As noted above, providers are likely to receive requests from the coroner for care documentation, witness statements from relevant members of staff (past or present) or any other records relevant to the service user in question.

Preparation of documentation is crucial. Preparing good witness statements and credible supporting evidence which presents a service positively is something that will require careful planning and legal consultation.

Providers need to be careful to provide the specifically requested documentation only and undertake a thorough review of the same before submission. If there are any concerns about the records, legal advice should be sought as a priority and certainly before any information is submitted into formal disclosure.

If any issues arise during the preparation of evidence that an aspect of care has fallen short in some way, a provider will need to consider how best to remedy those matters, well in advance of the final hearing so that these updates can be presented to the coroner and taken into consideration. Such updates can be included in witness statements and supported by evidence. This should go some way to reassuring the coroner that there is nothing further which could now be done and that there is no active risk of a similar death occurring in the future.

Witnesses

Staff that are not familiar with inquests or indeed any type of court proceedings can find the process incredibly stressful and concerning. Whilst the hearing is no way a means of apportioning blame, that is hard for some people to believe, especially where their care delivery is being called into question. Witnesses can be subject to complex cross-examination and may have to answer questions that they had not anticipated. This is undoubtedly a high-pressure situation and not everyone will give a true reflection of the service under such pressure. If staff members are being called as witnesses, it is sensible to consider legal support in order to prepare detailed witness statements and the individuals involved for the experience. Special consideration should be given to staff that may have bad feeling towards a provider after an incident or may seek to shift blame.

Transparency and helping the process

Care providers should give careful consideration of the inquest process before formally responding to the coroner’s request for information.

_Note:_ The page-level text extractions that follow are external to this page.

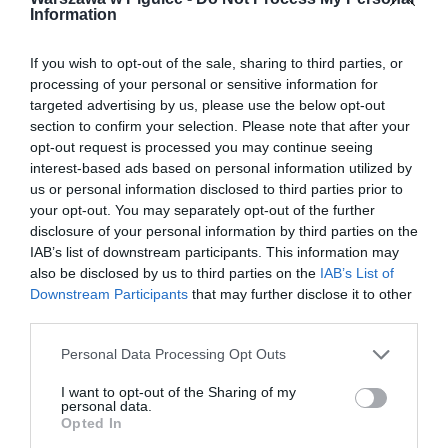
Information
If you wish to opt-out of the sale, sharing to third parties, or
processing of your personal or sensitive information for
targeted advertising by us, please use the below opt-out
section to confirm your selection. Please note that after your
opt-out request is processed you may continue seeing
interest-based ads based on personal information utilized by
us or personal information disclosed to third parties prior to
your opt-out. You may separately opt-out of the further
disclosure of your personal information by third parties on the
IAB’s list of downstream participants. This information may
also be disclosed by us to third parties on the
IAB’s List of
Downstream Participants
that may further disclose it to other
third parties.
Personal Data Processing Opt Outs
I want to opt-out of the Sharing of my
personal data.
Opted In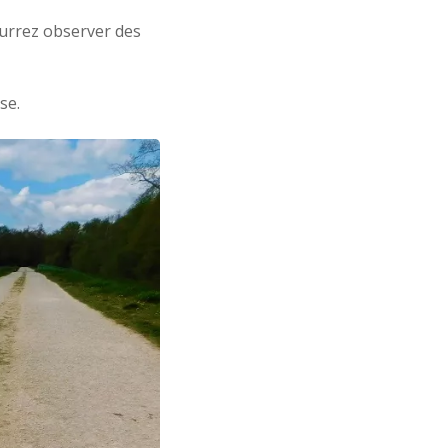
ourrez observer des
se.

Whilst full co-operation and transparency is always recommended, it is important to assess all evidence before submission so that any potential issues can be considered and prepared for. Legal advice at this stage is crucial and can help to ease the burden and worry for the care provider involved.

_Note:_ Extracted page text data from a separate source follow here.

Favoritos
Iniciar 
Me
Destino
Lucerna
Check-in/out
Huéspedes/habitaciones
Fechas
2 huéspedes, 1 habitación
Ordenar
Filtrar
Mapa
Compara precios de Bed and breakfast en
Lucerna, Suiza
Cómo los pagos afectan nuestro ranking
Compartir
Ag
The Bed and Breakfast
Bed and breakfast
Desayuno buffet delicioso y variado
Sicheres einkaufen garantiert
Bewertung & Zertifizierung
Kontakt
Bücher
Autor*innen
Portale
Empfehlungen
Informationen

If there are issues of concern in relation to a death then it is better to be aware of this point and to consider how the provider will address these at the inquest. A coroner will want to see that any points of concern have been remedied and that the provider has acted pro-actively and prudently in ensuring that the same issue does not arise again in relation to another service user. This mitigation should be taken into consideration in the verdict, especially one that has a narrative.

If the coroner believes that an interested party could take action to prevent future deaths of the same nature, then it may release what is known as a “prevention of future deaths report”. This is a formal notification (which is publicly available) and can be interpreted (particularly by grieving families and the press) as negative. Providers need to be mindful of this as they prepare for an inquest, particularly as some participants in inquest proceedings may be looking for justification to pursue a civil claim against a care provider after a death.

Conclusion

Providers should not be alarmed if they become involved in an inquest. Preparation, transparency and reflection are key and will be appreciated by the coroner and indeed, (it is hoped) any family members involved. Many inquests are straightforward and are no cause for concern, but where circumstances are difficult or there are worries about the way that care was delivered to the service user in question, then consideration should be given to taking robust legal advice in advance of becoming involved in proceedings.